About this task
Go through the entries below and copy each line that holds the word "Notebook".

[Saved data entries]
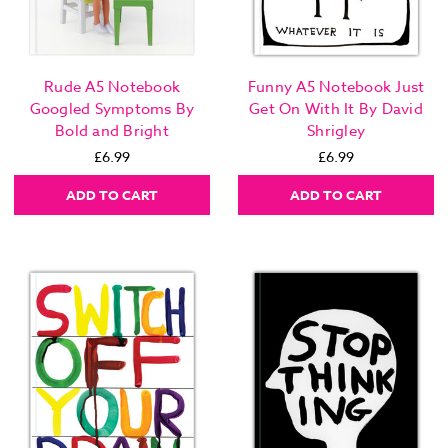
Rude A5 Notebook
Funny A5 Notebook Just
Googled Symptoms By
Get On With It By David
Bold and Bright
Shrigley
£6.99
£6.99
ADD TO CART
ADD TO CART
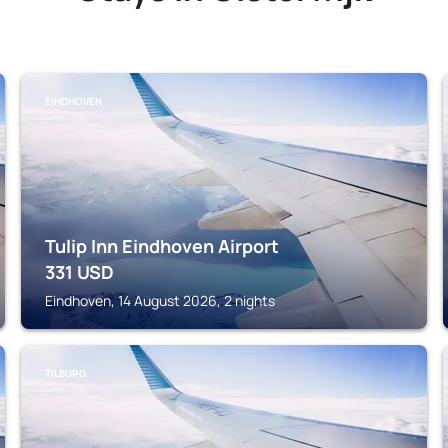
EINDHOVEN
Tulip Inn Eindhoven Airport
331
USD
Eindhoven, 14 August 2026, 2 nights
TILBURG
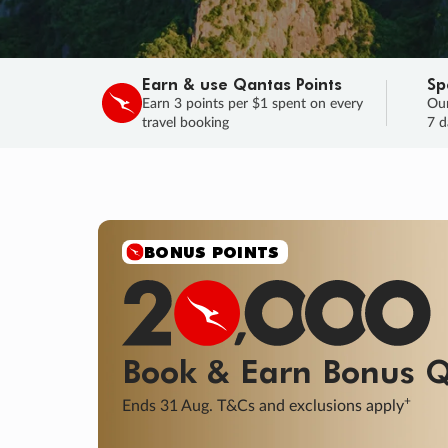
Earn & use Qantas Points
Sp
Earn 3 points per $1 spent on every
Our
travel booking
7 d
SALE
Final savings on now!
Sale ends 11 A
Learn More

Response to the task
Rude A5 Notebook
Funny A5 Notebook Just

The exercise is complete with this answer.